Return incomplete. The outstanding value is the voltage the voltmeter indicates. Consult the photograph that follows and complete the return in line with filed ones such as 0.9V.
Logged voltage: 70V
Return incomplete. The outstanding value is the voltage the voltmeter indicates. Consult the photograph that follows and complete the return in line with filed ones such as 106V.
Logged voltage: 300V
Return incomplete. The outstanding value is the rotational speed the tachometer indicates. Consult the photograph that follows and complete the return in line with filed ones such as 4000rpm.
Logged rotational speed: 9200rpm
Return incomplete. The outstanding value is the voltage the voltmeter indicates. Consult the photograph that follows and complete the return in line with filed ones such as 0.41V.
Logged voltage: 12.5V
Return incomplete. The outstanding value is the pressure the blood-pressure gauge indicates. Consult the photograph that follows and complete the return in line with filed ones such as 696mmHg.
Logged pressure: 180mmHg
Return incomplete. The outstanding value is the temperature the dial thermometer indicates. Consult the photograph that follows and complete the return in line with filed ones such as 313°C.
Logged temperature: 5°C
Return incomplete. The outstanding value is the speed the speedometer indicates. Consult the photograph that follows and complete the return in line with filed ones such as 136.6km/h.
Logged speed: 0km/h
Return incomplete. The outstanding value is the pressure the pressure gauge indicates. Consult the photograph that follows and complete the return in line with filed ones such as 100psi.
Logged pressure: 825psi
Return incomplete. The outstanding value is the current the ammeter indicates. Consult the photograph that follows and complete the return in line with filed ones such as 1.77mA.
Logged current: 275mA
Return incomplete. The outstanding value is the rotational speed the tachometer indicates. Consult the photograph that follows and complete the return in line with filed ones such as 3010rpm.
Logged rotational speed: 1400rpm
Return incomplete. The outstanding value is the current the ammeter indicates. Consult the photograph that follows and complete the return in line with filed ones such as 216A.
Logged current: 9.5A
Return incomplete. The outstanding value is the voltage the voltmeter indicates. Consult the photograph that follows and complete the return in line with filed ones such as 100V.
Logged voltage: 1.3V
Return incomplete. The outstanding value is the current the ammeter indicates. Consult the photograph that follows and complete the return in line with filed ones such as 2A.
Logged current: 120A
- - -
#### What you will do
Give all of the records above as a JSON list of strings, with one string for each line and blank lines left out.

#### Answer below
[
  "Return incomplete. The outstanding value is the voltage the voltmeter indicates. Consult the photograph that follows and complete the return in line with filed ones such as 0.9V.",
  "Logged voltage: 70V",
  "Return incomplete. The outstanding value is the voltage the voltmeter indicates. Consult the photograph that follows and complete the return in line with filed ones such as 106V.",
  "Logged voltage: 300V",
  "Return incomplete. The outstanding value is the rotational speed the tachometer indicates. Consult the photograph that follows and complete the return in line with filed ones such as 4000rpm.",
  "Logged rotational speed: 9200rpm",
  "Return incomplete. The outstanding value is the voltage the voltmeter indicates. Consult the photograph that follows and complete the return in line with filed ones such as 0.41V.",
  "Logged voltage: 12.5V",
  "Return incomplete. The outstanding value is the pressure the blood-pressure gauge indicates. Consult the photograph that follows and complete the return in line with filed ones such as 696mmHg.",
  "Logged pressure: 180mmHg",
  "Return incomplete. The outstanding value is the temperature the dial thermometer indicates. Consult the photograph that follows and complete the return in line with filed ones such as 313°C.",
  "Logged temperature: 5°C",
  "Return incomplete. The outstanding value is the speed the speedometer indicates. Consult the photograph that follows and complete the return in line with filed ones such as 136.6km/h.",
  "Logged speed: 0km/h",
  "Return incomplete. The outstanding value is the pressure the pressure gauge indicates. Consult the photograph that follows and complete the return in line with filed ones such as 100psi.",
  "Logged pressure: 825psi",
  "Return incomplete. The outstanding value is the current the ammeter indicates. Consult the photograph that follows and complete the return in line with filed ones such as 1.77mA.",
  "Logged current: 275mA",
  "Return incomplete. The outstanding value is the rotational speed the tachometer indicates. Consult the photograph that follows and complete the return in line with filed ones such as 3010rpm.",
  "Logged rotational speed: 1400rpm",
  "Return incomplete. The outstanding value is the current the ammeter indicates. Consult the photograph that follows and complete the return in line with filed ones such as 216A.",
  "Logged current: 9.5A",
  "Return incomplete. The outstanding value is the voltage the voltmeter indicates. Consult the photograph that follows and complete the return in line with filed ones such as 100V.",
  "Logged voltage: 1.3V",
  "Return incomplete. The outstanding value is the current the ammeter indicates. Consult the photograph that follows and complete the return in line with filed ones such as 2A.",
  "Logged current: 120A"
]